The operational lessons, briefly. The reported attack vector is the company's internal network, accessed through a route that has not been disclosed. The customer database appears to have been accessible to anyone with internal access — the segregation between internal employee systems and the customer-data plane was insufficient. Passwords are reportedly bcrypt-hashed, which is the right answer; if the published data confirms that, the credentials themselves are reasonably protected. The other PII fields — payment records, addresses, names, sexual preferences declared in profiles — are the more exposed material. Avid Life Media's "Full Delete" service, which charged users nineteen dollars to remove their data, appears to have not actually deleted the data; the Impact Team statement specifically calls this out, and if the published archive confirms the claim, the company has a particularly difficult legal position.

The harder question is the disclosure ethics. The Impact Team frames its action as an ethical response to Avid Life Media's deceptive business practices — the Full Delete service in particular, and what they describe as the fraudulent nature of the female user accounts. Their statement reads as moral-justification language. The journalism community is going to face, over the next month and at the point of publication, hard questions about whether and how to cover the data. There is precedent in the Sony Pictures coverage in late 2014 — the Aaron Sorkin op-ed in the New York Times in December urging restraint, and the question of whether to report on individuals' private correspondence. The Ashley Madison data, if released, will be more sensitive and the per-individual harm potential greater. The decisions news organisations make about that data will set norms.
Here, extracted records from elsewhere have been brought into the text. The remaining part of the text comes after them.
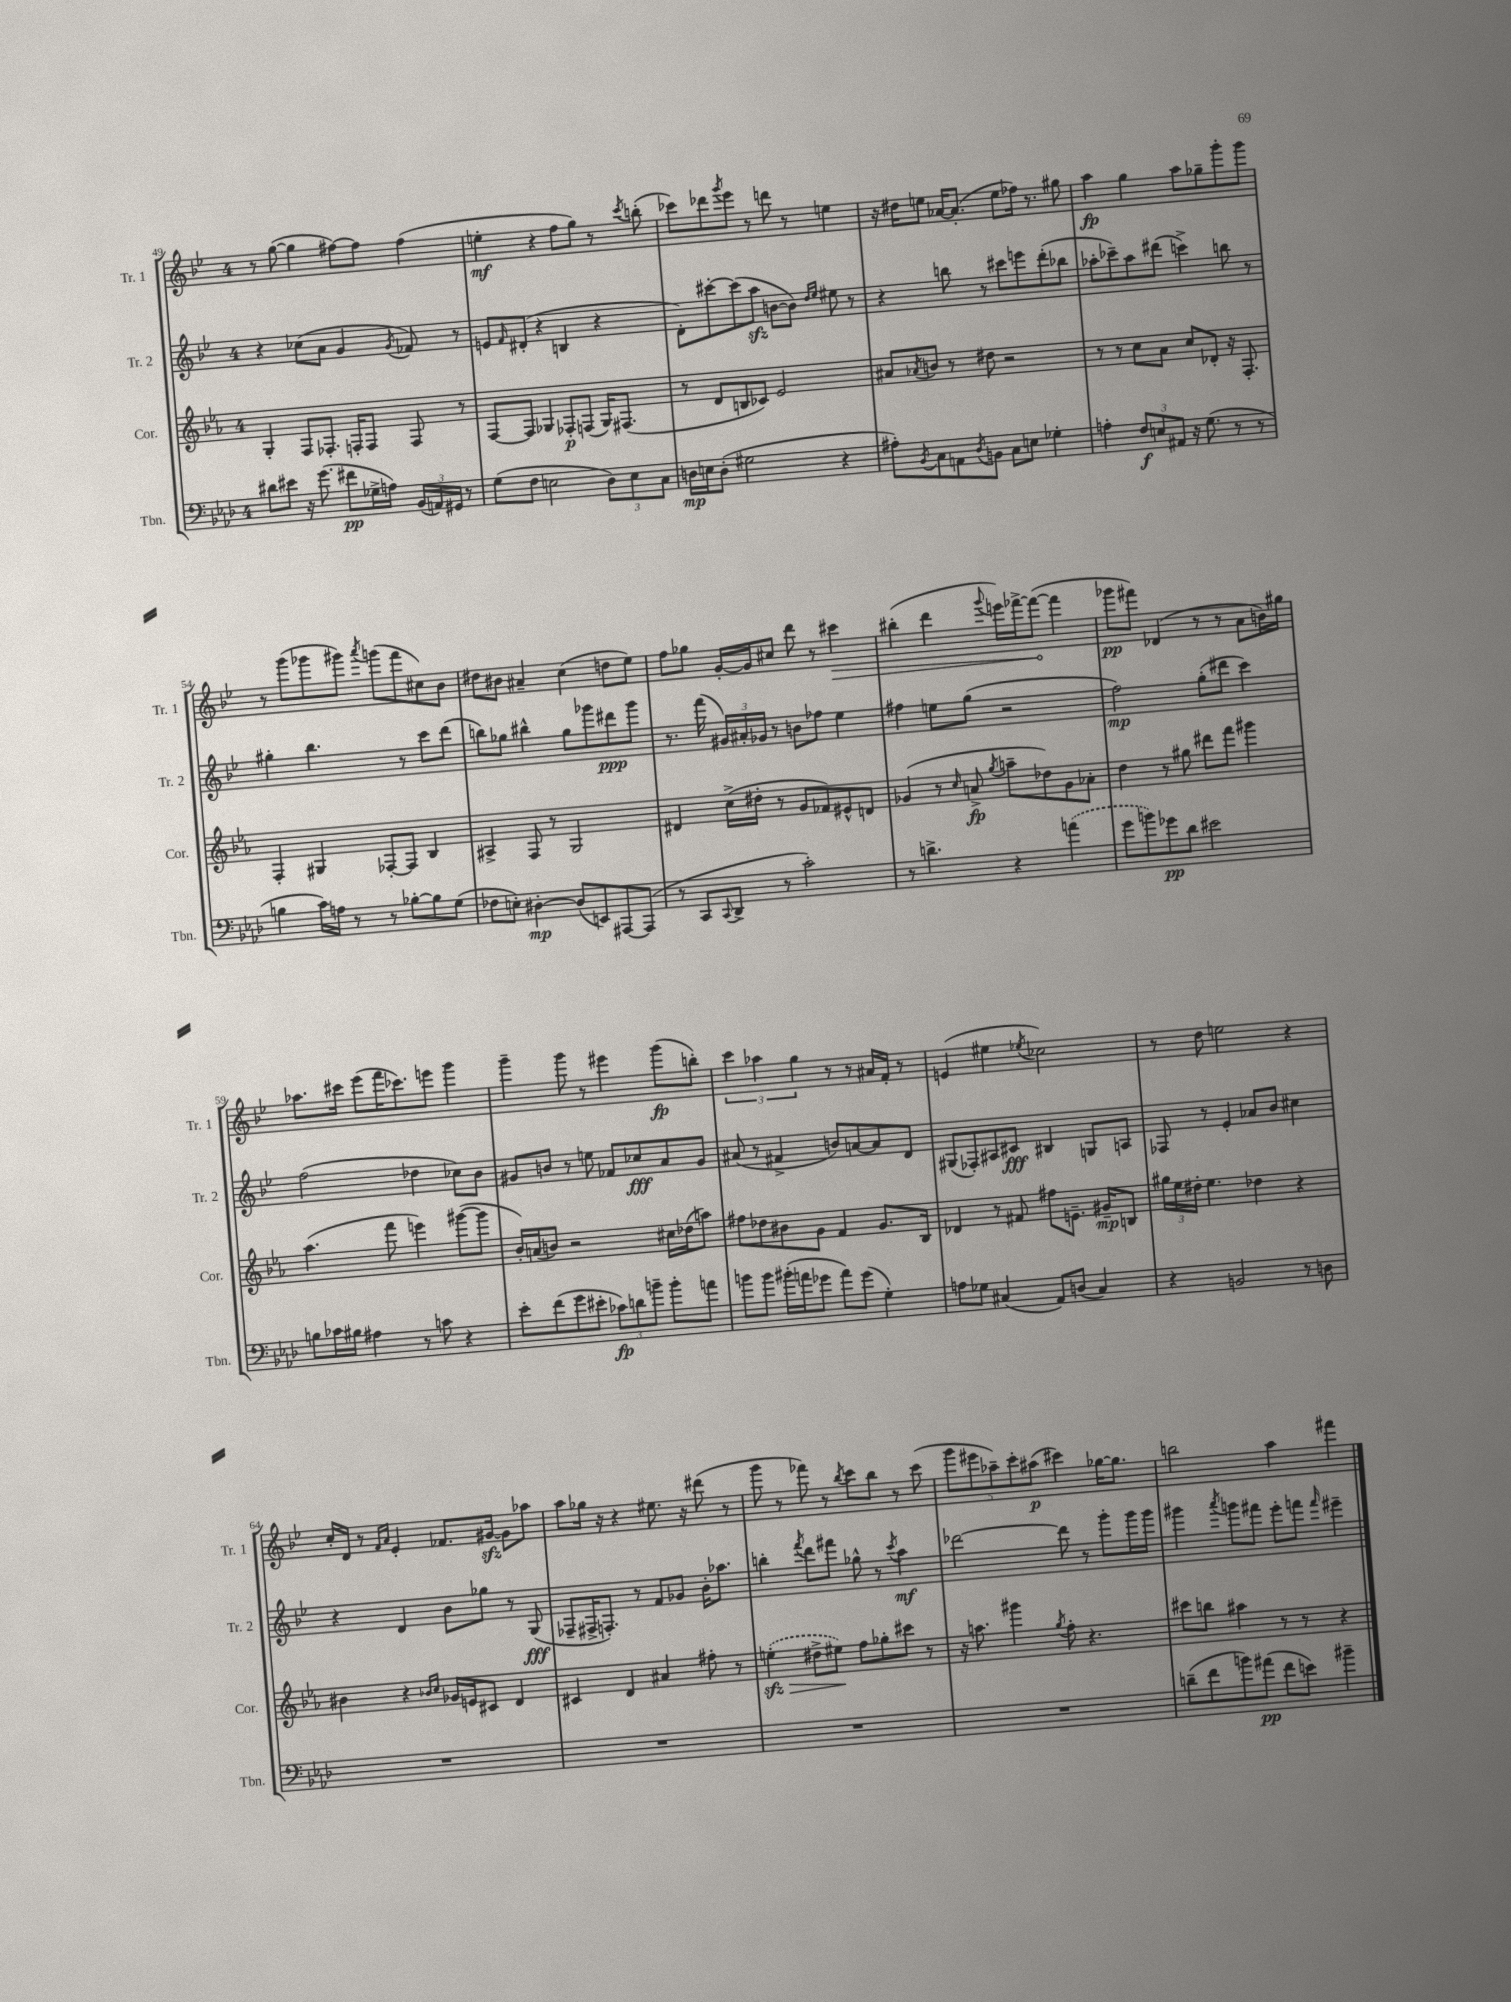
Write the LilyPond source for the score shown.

<<
\new StaffGroup <<
\new Staff = "s0" \with { instrumentName = "Tr. 1" shortInstrumentName = "Tr. 1" } {
    \clef treble \key bes \major \once \override Staff.TimeSignature.style = #'single-digit \time 4/4
    r8 g''8~( g''4 fis''8~) fis''8 fis''4( |
    e''4-.\mf r4 f''8 g''8) r8 \acciaccatura { c'''8 } b''8-.( |
    ces'''8) des'''8 \acciaccatura { g'''8 } ees'''8 r8 d'''8 r8 e''4 |
    r16 dis''16 e''8 aes'16~ aes'8.-.( e''8 fes''16) r8. gis''8 |
    a''4\fp g''4 a''8 ges''8-- g'''8-. g'''8 |
    r8 g'''8( ges'''8 gis'''8) \acciaccatura { a'''8 } g'''8( f'''8 cis''8) bes'8 |
    dis''8 bis'8 ais'4-- c''4( d''8 ees''8) |
    f''8 ges''8 g'16~-. g'16 cis''8 d'''8 r8 \once \override Hairpin.circled-tip = ##t cis'''4\> |
    bis''4-.( d'''4 \appoggiatura { g'''8 } e'''16) fes'''16~-> fes'''8~\!( fes'''4 |
    ges'''8\pp fis'''8) des'4( r8 r8 a'8 b'16) gis''16 |
    aes''8. cis'''16 ees'''8( f'''16 ces'''8.) e'''8 g'''4 |
    g'''4-- g'''8 r8 eis'''4 g'''8\fp( b''8-.) |
    \tuplet 3/2 { c'''4 aes''4 g''4 } r8 r8 ais'16 f'16-. r8 |
    e'4( eis''4 \acciaccatura { ees''8 } ces''2) |
    r8 d''8 e''2 r4 |
    c''16-. d'16 r8 \grace { f'16 a'16 } ees'4-. fes'8. gis'16~\sfz gis'8 aes''8 |
    a''8 ges''16 r16 r4 eis''8. r16 dis'''8( r8 |
    g'''8 r8 fes'''8) r8 \acciaccatura { bes''8 } c'''8 bes''8 r8 c'''8( |
    \tuplet 5/4 { g'''8 eis'''8 aes''8--) c'''8-. ais''8\p( } cis'''4) ges''16~ ges''8. |
    b''2 a''4 fis'''4 \bar "|." |
}
\new Staff = "s1" \with { instrumentName = "Tr. 2" shortInstrumentName = "Tr. 2" } {
    \clef treble \key bes \major \once \override Staff.TimeSignature.style = #'single-digit \time 4/4
    r4 ces''8( a'8 g'4 \acciaccatura { g'8 } fes'8) r8 |
    e'8 \grace { f'16 } dis'8-.( r4 b4 r4 |
    d'8-.) cis'''8~-. cis'''8( a''8\sfz b'8~ b'8) \grace { d''16 ees''16 } eis''8 r8 |
    r4 b''8 r8 cis'''8 e'''8 d'''8-.( bes''8 |
    aes''8-. ces'''8--) aes''8 dis'''8( c'''4->) b''8 r8 |
    gis''4-. bes''4. r8 c'''8 d'''8( |
    b''8) ges''8 bis''4-^ ges''8 ges'''8 dis'''8\ppp ges'''8 |
    r8. f'''16( \tuplet 3/2 { gis'16) ais'16-. ges'16 } r8 b'8 fes''8 ees''4 |
    fis''4 e''8 g''8( r2 |
    f''2\mp) g''8-.( dis'''8 c'''4) |
    f''2( des''4 ces''8) bes'8 |
    gis'8 b'8 r8 e''8 fes'8 ces''8\fff a'8 gis'8 |
    ais'8( r8 fis'4-> b'8) a'8~ a'8 d'8 |
    gis8( fes8-.) ais8 cis'8\fff bis4 g8 a8 |
    fes8 r8 ees'4-. aes'8 bes'8 cis''4 |
    r4 d'4 bes'8 ges''8 r8 g8\fff( |
    fes8-- fis16-> f8.-.) r8 f'8 ges'8 bes'16-. aes''8. |
    b''4-. \acciaccatura { f'''8 } d'''8 fis'''8 ges''8-^ r8 \acciaccatura { c'''8 } a''4\mf |
    des'''2~ des'''8 r8 g'''8-. g'''16 g'''16 |
    gis'''4 \acciaccatura { a'''8 } g'''8 fis'''8 ees'''8-. f'''8 \grace { f'''16 } eis'''4-- \bar "|." |
}
\new Staff = "s2" \with { instrumentName = "Cor." shortInstrumentName = "Cor." } {
    \clef treble \key ees \major \once \override Staff.TimeSignature.style = #'single-digit \time 4/4
    g4-. f8 fes8.-. f16-. f8 f8 r8 |
    f8~ f8 ges4 fes8-.\p f8( ges16) fis8.( |
    r8 d'8 b8 ces'8) ees'2 |
    ais'8 \acciaccatura { aes'8 } b'8 r8 dis''8 r2 |
    r8 r8 c''8 aes'8 c''8 des'8-. r16 f8.-. |
    f4-. gis4 fes8~-. fes8 bes4 |
    ais4-> f8 r8 g2 |
    dis'4 c''16->( dis''16-. r8 g'8 fes'8) eis'8-^ d'8 |
    ges'4( r8 \grace { c''16 } a'8->\fp \acciaccatura { g''8 } a''8-- des''8) ges'8 aes'8-. |
    d''4 r8 gis''8 dis'''8 f'''8 gis'''4 |
    aes''4.( f'''8 e'''4) gis'''8~( gis'''8 |
    bes'16-.) a'16( b'8) r2 cis''16 des''16( a''8) |
    fis''8 des''8 bis'8 g'8 f'4 g'8. bes16 |
    des'4 r8 fis'8 fis''8 e'8.-- gis'16--\mp b8 |
    \tuplet 3/2 { gis''16 ees''16 dis''16-. } ees''4. des''4 r4 |
    bis'4 r4 \grace { bes'16 c''16 } ges'16 e'16 cis'8 d'4 |
    cis'4 d'4 ais'4 fis''8-. r8 |
    \once \slurDashed e''4-.\sfz\>( dis''8-> eis''8\!) f''8 ges''8-. cis'''8 r8 |
    r16 a''8. gis'''4 \acciaccatura { g''8 } f''8-. r4. |
    cis'''8 b''8 ais''4 r8 r8 r4 \bar "|." |
}
\new Staff = "s3" \with { instrumentName = "Tbn." shortInstrumentName = "Tbn." } {
    \clef bass \key aes \major \once \override Staff.TimeSignature.style = #'single-digit \time 4/4
    dis'8 eis'8 r16 g'8.( fis'8\pp ges16-> a16) \tuplet 3/2 { bes,16( a,16) gis,16 } r8 |
    g8( f8 e2 \tuplet 3/2 { des8) e8 c8 } |
    d16\mp e16 d8-.( gis2 r4 |
    ais8-.) \acciaccatura { bes,8 } c8 a,8 \acciaccatura { des8 } b,8 c8 e8 ges4-. |
    a4-. \tuplet 3/2 { f8\f e8 ais,8 } r16 g8.( r8 r8 |
    b4 c'16) a16 r8 r8 bes8~-. bes8 g8( |
    fes8 e8-.) dis4~-.\mp dis8( e,8) ais,,8~ ais,,8( |
    r8 c,8 \appoggiatura { c,8 } des,8-> r8 c'2-.) |
    r8 d'4.-> r4 \once \slurDashed a'4( |
    g'8 b'8) ges'8\pp des'8 eis'2 |
    b8 ces'16 bis16 ais4 r8 c'8 r4 |
    ees'8-. f'8( g'8 eis'8-. \tuplet 3/2 { ces'8\fp) d'8 b'8-- } b'8-. a'8 |
    b'8 b'8 bis'16-.( a'16 ges'8 a'8) ges'8( g4-.) |
    a8 ges8 cis4( aes,8) d8( cis4) |
    r4 b,2 r8 d8 |
    R1 |
    R1 |
    R1 |
    R1 |
    d'8--( f'8 b'8) ais'8\pp( f'8 e'8) bis'4-- \bar "|." |
}
>>
>>
\layout { \context { \Score currentBarNumber = #49 } }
There are also derivative harm patterns to anticipate. Extortion — direct, individualised, possibly automated — against named users in the published data is going to be a substantial wave. The Sony case demonstrated the playbook: identify a named person in a leaked archive, contact them with a threat, demand payment. The Ashley Madison data will be vastly more amenable to that pattern because the social-shame component is direct. I expect the SOC to start fielding queries from customer organisations asking how to detect and respond to extortion attempts against their employees, and I am drafting guidance for the vCISO clients ahead of that conversation.

There is also a category of person whose exposure is qualitatively worse. Users who are gay or otherwise non-conforming, in jurisdictions where their identity is criminalised, will be at risk from disclosure in ways that are not abstract. Users who are victims of domestic violence, who may have used the service as part of a planned exit, will be at risk in immediately physical ways. Users who have used corporate or government email addresses will face employment consequences that may include termination, security-clearance revocation, or, for some federal employees, formal investigation. There is no technical control that addresses these harms after the data is published. The control is don't publish the data, and the people in a position to decide that are the Impact Team.

I do not know whether the data will be published. The Impact Team statement names a thirty-day window. Avid Life Media has issued a statement saying they will not be taking the sites offline (avidlifemedia.com press statement). The data may be published in full, in part, leaked piecemeal, sold privately, or not at all. Each of those outcomes is materially different in harm profile.

The frame I want to keep is that this is a privacy and consent failure with a long human tail. The technical content is real and deserves attention. It does not, by itself, capture what is happening to the users of the service in the next thirty days.